• [Problem statement]:
Where does the word "домами" appear in the data? Copy every line that holds it.

• [Page-level text extractions]:
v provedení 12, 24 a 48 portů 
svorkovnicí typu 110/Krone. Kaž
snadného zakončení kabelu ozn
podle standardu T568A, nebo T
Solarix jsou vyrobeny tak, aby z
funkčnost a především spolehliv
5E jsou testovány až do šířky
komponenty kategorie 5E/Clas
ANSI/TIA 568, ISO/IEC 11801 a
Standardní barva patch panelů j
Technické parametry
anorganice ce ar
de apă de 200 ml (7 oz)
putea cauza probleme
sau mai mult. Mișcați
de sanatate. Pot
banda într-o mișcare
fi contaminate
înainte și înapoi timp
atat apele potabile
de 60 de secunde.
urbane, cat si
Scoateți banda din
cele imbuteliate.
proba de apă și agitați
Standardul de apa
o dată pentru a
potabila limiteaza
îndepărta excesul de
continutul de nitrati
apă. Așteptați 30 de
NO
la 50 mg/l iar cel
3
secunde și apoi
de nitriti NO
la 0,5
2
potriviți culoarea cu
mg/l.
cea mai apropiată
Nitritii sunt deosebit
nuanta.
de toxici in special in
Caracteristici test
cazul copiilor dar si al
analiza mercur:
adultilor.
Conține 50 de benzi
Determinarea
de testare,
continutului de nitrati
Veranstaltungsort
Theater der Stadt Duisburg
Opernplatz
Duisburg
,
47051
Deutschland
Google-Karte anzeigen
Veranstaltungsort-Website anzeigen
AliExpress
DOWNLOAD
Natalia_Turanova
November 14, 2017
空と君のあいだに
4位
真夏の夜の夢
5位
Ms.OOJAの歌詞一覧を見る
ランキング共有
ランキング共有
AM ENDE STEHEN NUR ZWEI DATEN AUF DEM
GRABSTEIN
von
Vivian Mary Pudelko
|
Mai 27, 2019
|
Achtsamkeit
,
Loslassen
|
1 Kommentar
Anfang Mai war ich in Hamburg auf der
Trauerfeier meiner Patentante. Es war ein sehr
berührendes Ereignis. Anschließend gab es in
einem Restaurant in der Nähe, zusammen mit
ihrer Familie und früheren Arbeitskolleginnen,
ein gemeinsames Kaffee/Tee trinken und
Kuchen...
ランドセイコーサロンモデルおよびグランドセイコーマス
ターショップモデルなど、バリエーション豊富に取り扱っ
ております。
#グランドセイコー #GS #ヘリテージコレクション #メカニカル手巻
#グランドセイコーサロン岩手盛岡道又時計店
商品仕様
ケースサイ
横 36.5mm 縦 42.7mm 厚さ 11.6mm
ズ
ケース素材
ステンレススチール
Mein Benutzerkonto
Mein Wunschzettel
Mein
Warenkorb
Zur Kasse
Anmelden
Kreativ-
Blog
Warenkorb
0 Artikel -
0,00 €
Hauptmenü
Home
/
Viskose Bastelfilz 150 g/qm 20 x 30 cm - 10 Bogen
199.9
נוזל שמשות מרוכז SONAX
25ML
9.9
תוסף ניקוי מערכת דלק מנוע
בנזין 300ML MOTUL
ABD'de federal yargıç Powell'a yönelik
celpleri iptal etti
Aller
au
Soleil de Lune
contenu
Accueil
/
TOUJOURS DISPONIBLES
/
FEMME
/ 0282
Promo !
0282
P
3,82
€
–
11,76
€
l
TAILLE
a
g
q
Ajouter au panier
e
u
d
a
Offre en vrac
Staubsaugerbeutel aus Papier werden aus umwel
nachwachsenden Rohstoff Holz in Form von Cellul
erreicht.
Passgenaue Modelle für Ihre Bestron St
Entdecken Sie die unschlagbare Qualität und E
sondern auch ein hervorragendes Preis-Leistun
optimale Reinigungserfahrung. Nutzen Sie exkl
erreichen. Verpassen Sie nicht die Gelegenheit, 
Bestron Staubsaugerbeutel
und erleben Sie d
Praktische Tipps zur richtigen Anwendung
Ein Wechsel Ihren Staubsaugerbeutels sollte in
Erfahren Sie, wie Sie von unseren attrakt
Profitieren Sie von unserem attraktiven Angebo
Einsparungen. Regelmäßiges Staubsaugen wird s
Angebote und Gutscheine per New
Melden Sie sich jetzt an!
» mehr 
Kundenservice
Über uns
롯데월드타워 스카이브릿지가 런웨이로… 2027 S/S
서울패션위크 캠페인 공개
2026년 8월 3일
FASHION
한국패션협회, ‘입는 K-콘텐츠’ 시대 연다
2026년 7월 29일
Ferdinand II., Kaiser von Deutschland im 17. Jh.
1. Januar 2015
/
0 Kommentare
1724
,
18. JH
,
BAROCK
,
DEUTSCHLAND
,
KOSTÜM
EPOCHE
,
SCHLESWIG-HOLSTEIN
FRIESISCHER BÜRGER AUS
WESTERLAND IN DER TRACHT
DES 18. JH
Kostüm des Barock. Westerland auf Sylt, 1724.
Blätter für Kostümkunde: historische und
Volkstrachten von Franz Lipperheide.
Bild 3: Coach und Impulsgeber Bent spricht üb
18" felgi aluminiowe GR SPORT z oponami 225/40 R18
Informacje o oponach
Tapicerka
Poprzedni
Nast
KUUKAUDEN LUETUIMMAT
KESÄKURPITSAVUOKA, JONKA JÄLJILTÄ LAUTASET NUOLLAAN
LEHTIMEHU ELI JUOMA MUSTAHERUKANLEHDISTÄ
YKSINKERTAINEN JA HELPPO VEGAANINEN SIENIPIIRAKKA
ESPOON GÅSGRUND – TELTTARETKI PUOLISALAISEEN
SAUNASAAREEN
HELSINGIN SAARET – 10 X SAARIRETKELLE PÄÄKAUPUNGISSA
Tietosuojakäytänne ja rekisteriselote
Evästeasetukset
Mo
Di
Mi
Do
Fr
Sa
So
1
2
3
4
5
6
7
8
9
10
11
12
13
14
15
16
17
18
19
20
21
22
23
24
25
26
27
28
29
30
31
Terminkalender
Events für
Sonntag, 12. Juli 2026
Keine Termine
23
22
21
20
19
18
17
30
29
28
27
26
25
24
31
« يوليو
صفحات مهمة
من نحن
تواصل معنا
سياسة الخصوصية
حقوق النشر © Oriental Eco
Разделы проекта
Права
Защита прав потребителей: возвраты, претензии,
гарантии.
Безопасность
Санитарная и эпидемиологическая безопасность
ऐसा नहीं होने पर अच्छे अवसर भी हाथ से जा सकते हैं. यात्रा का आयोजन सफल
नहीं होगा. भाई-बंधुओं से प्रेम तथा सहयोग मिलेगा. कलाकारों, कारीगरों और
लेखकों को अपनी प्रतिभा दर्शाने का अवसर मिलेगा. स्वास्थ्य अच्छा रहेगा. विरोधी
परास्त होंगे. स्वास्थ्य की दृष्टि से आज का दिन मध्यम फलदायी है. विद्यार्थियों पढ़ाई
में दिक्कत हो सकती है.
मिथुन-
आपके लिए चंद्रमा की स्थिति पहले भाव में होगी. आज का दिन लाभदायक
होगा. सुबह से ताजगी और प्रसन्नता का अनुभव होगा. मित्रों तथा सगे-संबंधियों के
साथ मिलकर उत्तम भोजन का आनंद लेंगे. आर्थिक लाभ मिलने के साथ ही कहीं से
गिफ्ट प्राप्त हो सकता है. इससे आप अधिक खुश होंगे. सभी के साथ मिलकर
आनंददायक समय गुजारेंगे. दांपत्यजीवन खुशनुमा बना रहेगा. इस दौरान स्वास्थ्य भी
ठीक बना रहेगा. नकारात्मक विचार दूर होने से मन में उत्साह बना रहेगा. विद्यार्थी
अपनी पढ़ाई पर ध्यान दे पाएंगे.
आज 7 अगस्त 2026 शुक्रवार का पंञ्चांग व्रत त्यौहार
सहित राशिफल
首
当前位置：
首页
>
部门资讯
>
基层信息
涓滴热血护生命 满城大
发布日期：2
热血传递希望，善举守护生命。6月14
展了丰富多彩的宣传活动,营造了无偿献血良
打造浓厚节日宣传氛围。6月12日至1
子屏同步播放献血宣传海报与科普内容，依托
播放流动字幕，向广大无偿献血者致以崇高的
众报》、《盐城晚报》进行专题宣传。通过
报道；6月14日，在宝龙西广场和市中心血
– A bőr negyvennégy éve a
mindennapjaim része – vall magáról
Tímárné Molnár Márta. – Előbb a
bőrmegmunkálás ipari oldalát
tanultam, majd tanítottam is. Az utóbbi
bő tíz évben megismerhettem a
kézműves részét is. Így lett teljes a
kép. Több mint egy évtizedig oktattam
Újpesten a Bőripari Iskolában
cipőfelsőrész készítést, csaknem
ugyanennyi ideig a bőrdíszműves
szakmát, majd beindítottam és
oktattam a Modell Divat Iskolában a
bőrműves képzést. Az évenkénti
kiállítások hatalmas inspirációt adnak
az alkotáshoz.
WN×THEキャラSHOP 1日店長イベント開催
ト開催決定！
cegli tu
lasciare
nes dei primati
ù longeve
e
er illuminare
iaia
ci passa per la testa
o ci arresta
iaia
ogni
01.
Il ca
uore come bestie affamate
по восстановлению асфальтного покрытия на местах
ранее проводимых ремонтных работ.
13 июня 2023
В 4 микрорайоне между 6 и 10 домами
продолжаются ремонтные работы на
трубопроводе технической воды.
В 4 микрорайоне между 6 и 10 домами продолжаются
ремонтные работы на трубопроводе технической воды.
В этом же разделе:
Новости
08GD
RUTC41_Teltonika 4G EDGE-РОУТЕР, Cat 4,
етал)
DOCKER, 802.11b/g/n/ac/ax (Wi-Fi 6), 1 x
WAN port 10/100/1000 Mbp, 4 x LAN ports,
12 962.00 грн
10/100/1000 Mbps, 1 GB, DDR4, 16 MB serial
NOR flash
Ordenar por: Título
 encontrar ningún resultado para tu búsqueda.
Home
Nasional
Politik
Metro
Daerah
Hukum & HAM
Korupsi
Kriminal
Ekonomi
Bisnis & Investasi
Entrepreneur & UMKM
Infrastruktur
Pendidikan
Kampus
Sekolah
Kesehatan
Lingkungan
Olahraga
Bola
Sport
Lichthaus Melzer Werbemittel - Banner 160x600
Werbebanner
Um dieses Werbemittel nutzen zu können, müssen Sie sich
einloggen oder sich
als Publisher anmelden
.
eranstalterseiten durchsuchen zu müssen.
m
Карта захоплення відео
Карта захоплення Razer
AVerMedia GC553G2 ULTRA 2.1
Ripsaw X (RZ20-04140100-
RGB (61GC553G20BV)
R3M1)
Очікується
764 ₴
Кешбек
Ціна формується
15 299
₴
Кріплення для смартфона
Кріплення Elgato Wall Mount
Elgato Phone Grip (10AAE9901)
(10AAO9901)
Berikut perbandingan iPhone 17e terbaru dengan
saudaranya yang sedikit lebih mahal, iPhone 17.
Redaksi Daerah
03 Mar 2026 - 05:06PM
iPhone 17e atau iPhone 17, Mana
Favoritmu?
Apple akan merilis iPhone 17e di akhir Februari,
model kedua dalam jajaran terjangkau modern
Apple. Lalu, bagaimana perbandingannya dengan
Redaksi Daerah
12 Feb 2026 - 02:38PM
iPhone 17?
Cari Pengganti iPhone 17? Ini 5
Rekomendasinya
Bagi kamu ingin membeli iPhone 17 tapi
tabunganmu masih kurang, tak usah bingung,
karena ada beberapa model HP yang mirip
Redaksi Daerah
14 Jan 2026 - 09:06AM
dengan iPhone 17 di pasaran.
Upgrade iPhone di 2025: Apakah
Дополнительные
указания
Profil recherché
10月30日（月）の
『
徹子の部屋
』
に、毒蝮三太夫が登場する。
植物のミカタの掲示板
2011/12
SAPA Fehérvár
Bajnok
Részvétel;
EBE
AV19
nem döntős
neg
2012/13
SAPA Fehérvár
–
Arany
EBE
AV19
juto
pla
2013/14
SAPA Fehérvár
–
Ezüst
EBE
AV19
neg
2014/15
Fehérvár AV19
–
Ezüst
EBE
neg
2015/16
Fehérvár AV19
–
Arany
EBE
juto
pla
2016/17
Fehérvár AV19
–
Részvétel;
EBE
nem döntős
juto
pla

• [Final answer]:
В 4 микрорайоне между 6 и 10 домами
В 4 микрорайоне между 6 и 10 домами продолжаются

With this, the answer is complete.